Text under study:

The State of Nevada Department of Health and Human Services (DHHS) has announced $32-38 million grant dollars available to fund substance abuse, crisis, prevention and mental health programs throughout the state.
The funding can be used to fill identified gaps in crisis stabilization programs, crisis response teams or other similar identified community needs.
Nevada is seeking applications from public, private, tribal or nonprofit organizations who are legally registered to conduct business and a host of other requirements available in the funding document.
The funding does not require a partner match and applicants must define one priority area per application but there is no limit on the number of applications any entity submits for consideration.
The programs and services may serve individuals with any of the following issues: serious mental illness, early serious mental illness, first episode psychosis, severe emotional disturbances, substance use disorder, co-occurring disorders, dual diagnosis, individuals in crisis, etc.
The funding available is specifically geared toward increasing access to screening, assessment, intervention, prevention, treatment and recovery support across the state with urgency.
The funding opportunity will be on a rolling-deadline and remain open until all existing funds are depleted or until December 23, 2021.
Applications expanding access to existing services with the ability to provide services and support within two months of receiving funding will be prioritized, with programs including new lines of services of programs expected to begin services no later than three months after receiving funding.
Funds may be used to support services for underserved individuals without insurance, underinsured, or for whom coverage is periodically terminated, as well as for those not covered by other insurance programs including Medicaid and Medicare.

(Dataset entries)
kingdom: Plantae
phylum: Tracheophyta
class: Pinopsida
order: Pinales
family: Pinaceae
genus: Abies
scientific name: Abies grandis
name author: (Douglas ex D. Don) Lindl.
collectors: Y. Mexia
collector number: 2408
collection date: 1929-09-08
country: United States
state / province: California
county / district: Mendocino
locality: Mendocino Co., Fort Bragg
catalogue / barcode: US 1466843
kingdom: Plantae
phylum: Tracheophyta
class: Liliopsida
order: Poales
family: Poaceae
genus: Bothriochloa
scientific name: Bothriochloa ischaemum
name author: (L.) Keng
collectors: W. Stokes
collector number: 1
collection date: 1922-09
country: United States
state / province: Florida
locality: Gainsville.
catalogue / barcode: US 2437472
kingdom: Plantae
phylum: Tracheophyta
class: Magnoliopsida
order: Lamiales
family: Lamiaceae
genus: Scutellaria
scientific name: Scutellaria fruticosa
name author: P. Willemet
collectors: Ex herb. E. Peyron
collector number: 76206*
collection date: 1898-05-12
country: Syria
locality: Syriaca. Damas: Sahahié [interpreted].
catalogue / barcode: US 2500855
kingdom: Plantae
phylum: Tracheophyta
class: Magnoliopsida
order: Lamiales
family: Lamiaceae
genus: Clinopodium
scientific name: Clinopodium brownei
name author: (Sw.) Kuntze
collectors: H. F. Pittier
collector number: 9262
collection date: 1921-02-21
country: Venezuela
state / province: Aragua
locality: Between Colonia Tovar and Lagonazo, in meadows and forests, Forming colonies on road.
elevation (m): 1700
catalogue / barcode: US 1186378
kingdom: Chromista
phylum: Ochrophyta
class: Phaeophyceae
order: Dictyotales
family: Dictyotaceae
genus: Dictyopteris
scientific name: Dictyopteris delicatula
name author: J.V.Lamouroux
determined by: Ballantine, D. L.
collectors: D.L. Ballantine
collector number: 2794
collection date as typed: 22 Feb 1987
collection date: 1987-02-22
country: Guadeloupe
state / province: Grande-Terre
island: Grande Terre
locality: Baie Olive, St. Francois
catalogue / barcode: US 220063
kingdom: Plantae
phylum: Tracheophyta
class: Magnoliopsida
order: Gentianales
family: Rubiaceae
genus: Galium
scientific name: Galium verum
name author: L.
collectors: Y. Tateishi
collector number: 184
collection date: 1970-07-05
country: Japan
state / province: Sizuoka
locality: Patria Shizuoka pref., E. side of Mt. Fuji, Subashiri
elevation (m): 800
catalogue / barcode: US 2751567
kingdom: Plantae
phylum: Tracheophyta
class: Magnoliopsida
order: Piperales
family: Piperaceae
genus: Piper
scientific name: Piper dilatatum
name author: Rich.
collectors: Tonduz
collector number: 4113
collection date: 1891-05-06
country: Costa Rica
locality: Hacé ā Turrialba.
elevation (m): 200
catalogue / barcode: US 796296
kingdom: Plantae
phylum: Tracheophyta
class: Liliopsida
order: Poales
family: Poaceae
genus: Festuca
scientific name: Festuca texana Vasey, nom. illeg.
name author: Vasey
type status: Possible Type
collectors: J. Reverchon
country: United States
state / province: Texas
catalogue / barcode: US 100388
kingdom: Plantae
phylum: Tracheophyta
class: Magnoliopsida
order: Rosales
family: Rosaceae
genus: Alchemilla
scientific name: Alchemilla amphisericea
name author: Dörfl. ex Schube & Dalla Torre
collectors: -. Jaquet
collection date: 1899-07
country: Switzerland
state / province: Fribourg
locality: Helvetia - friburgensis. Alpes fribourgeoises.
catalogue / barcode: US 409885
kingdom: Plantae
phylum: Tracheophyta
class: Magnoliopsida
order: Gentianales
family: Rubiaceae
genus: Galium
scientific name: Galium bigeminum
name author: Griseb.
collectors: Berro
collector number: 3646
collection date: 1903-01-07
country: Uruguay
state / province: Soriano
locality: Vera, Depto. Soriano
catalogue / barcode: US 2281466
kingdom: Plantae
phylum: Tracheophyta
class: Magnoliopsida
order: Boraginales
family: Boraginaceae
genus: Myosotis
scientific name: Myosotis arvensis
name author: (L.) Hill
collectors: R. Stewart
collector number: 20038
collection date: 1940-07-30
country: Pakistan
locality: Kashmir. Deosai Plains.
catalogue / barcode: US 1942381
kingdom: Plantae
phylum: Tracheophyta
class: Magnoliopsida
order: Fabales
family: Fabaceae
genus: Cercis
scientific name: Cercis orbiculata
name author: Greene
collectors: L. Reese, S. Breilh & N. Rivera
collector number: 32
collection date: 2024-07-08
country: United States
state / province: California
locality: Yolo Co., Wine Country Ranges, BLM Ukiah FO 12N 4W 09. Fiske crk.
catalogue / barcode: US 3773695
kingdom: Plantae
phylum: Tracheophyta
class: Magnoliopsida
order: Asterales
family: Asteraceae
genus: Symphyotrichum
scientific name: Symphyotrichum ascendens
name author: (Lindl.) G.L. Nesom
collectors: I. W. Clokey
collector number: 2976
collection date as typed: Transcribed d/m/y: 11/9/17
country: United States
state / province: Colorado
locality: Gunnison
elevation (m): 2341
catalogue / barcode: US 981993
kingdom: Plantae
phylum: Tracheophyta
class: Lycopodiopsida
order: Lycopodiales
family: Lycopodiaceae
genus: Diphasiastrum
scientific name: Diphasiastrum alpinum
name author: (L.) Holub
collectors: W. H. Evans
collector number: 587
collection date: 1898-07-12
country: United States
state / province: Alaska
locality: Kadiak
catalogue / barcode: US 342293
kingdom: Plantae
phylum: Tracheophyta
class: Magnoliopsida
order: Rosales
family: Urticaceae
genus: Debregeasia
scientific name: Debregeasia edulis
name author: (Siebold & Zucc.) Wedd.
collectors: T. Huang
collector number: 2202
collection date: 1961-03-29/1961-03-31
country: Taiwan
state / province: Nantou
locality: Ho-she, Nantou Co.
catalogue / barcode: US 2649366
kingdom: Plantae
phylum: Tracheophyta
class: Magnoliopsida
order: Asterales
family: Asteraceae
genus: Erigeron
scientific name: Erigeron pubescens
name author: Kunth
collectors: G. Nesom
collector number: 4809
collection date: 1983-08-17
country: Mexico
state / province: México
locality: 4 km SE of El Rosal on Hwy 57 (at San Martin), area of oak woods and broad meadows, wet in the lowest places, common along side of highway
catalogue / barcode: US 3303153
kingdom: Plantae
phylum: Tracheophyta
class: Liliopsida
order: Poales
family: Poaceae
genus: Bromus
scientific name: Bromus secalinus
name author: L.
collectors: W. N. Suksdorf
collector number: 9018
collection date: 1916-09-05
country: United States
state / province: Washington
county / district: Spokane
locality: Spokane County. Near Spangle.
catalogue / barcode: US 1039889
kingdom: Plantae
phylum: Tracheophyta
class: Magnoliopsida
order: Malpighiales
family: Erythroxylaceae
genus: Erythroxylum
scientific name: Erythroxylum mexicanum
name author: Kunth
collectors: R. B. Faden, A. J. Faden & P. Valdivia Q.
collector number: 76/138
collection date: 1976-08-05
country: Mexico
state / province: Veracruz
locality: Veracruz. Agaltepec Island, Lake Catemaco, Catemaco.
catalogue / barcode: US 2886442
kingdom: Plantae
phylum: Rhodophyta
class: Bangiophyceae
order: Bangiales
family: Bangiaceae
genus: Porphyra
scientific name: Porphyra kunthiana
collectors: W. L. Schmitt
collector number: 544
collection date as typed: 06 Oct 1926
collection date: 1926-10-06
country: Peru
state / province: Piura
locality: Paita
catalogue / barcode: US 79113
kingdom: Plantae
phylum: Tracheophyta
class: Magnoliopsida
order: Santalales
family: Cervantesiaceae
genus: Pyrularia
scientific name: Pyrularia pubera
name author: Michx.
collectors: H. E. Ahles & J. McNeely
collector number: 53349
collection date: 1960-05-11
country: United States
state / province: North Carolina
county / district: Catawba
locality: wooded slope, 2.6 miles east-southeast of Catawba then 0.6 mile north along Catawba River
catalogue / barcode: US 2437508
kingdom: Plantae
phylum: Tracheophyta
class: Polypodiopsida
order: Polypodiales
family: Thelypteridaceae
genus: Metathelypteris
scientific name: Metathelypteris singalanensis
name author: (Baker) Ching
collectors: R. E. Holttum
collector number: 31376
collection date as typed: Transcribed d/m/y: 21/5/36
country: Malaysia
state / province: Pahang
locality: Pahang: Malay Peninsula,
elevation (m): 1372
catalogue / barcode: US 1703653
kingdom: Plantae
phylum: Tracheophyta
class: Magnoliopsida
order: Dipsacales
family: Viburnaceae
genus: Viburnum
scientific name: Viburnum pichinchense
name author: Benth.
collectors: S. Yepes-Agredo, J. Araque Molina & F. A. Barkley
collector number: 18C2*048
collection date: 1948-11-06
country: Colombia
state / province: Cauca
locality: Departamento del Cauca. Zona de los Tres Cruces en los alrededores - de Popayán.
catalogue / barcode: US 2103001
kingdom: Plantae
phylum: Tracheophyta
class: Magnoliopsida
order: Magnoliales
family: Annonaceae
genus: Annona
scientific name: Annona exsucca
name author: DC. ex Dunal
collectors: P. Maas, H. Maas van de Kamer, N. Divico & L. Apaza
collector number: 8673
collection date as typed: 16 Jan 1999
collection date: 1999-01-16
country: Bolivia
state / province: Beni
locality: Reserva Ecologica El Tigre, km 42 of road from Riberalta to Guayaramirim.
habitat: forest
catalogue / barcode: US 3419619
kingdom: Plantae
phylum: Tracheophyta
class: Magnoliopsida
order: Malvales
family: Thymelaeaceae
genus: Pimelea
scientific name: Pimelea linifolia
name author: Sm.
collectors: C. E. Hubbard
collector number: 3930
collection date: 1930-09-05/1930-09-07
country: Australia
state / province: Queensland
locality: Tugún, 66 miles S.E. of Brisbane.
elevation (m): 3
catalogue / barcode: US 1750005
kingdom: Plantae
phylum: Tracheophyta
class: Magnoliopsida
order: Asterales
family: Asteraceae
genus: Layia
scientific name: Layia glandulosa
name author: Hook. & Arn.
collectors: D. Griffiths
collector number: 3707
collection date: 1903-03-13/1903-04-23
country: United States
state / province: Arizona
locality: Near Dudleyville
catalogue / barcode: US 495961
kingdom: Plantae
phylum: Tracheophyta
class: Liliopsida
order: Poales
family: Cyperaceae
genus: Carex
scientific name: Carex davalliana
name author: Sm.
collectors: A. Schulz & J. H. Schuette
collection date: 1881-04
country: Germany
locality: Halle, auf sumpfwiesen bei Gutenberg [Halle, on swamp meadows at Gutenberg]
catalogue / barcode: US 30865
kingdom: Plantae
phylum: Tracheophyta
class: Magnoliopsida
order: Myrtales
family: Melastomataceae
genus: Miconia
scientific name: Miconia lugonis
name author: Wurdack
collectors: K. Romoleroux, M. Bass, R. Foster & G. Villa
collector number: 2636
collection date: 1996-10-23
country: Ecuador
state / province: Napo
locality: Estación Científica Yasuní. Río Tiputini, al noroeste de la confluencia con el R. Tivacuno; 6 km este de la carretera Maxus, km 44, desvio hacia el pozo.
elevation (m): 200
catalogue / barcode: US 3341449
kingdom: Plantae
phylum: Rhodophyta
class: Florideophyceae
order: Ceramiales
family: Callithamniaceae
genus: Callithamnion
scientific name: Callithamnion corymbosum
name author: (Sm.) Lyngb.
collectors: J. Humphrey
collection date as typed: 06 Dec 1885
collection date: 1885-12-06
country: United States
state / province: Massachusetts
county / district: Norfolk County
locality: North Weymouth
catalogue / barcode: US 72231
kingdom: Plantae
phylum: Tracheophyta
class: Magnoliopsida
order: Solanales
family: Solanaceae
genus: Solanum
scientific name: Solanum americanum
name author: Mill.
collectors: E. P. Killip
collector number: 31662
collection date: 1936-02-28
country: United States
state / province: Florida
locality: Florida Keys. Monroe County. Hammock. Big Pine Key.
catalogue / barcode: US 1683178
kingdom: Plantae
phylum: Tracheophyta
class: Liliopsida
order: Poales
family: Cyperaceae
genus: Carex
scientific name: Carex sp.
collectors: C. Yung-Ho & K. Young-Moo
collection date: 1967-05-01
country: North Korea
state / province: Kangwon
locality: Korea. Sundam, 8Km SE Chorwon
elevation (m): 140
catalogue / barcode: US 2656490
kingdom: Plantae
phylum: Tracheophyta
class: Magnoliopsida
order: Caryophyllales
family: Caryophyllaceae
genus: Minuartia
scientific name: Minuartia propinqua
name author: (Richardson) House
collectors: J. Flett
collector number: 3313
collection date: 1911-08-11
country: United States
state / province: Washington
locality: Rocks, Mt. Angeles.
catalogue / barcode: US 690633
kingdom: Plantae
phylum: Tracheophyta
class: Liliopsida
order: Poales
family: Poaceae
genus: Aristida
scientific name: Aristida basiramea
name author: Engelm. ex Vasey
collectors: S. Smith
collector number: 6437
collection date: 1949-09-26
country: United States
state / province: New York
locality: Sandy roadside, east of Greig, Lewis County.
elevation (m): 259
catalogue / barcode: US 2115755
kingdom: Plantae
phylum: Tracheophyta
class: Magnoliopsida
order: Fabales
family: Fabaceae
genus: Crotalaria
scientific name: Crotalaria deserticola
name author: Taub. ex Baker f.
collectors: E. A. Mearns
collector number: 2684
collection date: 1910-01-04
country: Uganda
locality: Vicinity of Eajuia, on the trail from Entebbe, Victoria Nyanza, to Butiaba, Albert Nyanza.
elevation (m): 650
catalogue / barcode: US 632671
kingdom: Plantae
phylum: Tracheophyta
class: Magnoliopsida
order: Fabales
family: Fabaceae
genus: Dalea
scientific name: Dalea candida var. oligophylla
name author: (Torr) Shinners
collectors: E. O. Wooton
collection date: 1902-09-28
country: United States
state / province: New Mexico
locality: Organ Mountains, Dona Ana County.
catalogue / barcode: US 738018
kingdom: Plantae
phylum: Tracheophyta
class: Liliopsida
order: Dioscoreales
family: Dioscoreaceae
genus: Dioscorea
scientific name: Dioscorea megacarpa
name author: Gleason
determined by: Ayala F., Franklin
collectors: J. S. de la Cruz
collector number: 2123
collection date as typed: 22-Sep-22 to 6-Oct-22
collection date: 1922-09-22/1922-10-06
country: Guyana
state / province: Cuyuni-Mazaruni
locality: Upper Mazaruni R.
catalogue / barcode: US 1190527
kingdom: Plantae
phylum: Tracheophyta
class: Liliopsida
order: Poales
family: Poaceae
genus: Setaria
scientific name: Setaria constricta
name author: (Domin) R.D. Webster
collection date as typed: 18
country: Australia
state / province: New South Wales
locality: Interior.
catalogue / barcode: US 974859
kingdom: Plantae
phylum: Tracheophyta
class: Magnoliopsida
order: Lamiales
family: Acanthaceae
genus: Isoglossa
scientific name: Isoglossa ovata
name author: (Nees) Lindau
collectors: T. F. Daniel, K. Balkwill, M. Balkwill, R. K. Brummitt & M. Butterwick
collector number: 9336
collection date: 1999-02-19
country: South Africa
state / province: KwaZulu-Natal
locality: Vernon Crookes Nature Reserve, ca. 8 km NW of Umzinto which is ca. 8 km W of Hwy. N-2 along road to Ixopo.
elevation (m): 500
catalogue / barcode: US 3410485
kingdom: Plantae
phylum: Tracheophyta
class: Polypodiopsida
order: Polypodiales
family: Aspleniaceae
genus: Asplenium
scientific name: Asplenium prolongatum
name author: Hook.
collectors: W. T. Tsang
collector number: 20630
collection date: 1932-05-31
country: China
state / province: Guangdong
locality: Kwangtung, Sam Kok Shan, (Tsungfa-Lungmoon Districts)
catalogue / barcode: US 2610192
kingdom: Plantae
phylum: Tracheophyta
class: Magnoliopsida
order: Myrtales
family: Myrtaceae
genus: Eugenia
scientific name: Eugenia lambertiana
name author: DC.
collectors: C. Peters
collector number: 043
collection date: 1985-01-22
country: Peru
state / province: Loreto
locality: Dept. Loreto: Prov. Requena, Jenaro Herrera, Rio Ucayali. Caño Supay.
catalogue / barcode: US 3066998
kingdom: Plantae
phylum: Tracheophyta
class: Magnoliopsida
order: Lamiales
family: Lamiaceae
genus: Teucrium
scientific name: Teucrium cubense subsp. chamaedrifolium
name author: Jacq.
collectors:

Work task: Reproduce, word for word, the complete announcement of Nevada's grant funding for substance abuse and mental health programs. The rows are not needed for this work.

Solution to this problem:
The State of Nevada Department of Health and Human Services (DHHS) has announced $32-38 million grant dollars available to fund substance abuse, crisis, prevention and mental health programs throughout the state.
The funding can be used to fill identified gaps in crisis stabilization programs, crisis response teams or other similar identified community needs.
Nevada is seeking applications from public, private, tribal or nonprofit organizations who are legally registered to conduct business and a host of other requirements available in the funding document.
The funding does not require a partner match and applicants must define one priority area per application but there is no limit on the number of applications any entity submits for consideration.
The programs and services may serve individuals with any of the following issues: serious mental illness, early serious mental illness, first episode psychosis, severe emotional disturbances, substance use disorder, co-occurring disorders, dual diagnosis, individuals in crisis, etc.
The funding available is specifically geared toward increasing access to screening, assessment, intervention, prevention, treatment and recovery support across the state with urgency.
The funding opportunity will be on a rolling-deadline and remain open until all existing funds are depleted or until December 23, 2021.
Applications expanding access to existing services with the ability to provide services and support within two months of receiving funding will be prioritized, with programs including new lines of services of programs expected to begin services no later than three months after receiving funding.
Funds may be used to support services for underserved individuals without insurance, underinsured, or for whom coverage is periodically terminated, as well as for those not covered by other insurance programs including Medicaid and Medicare.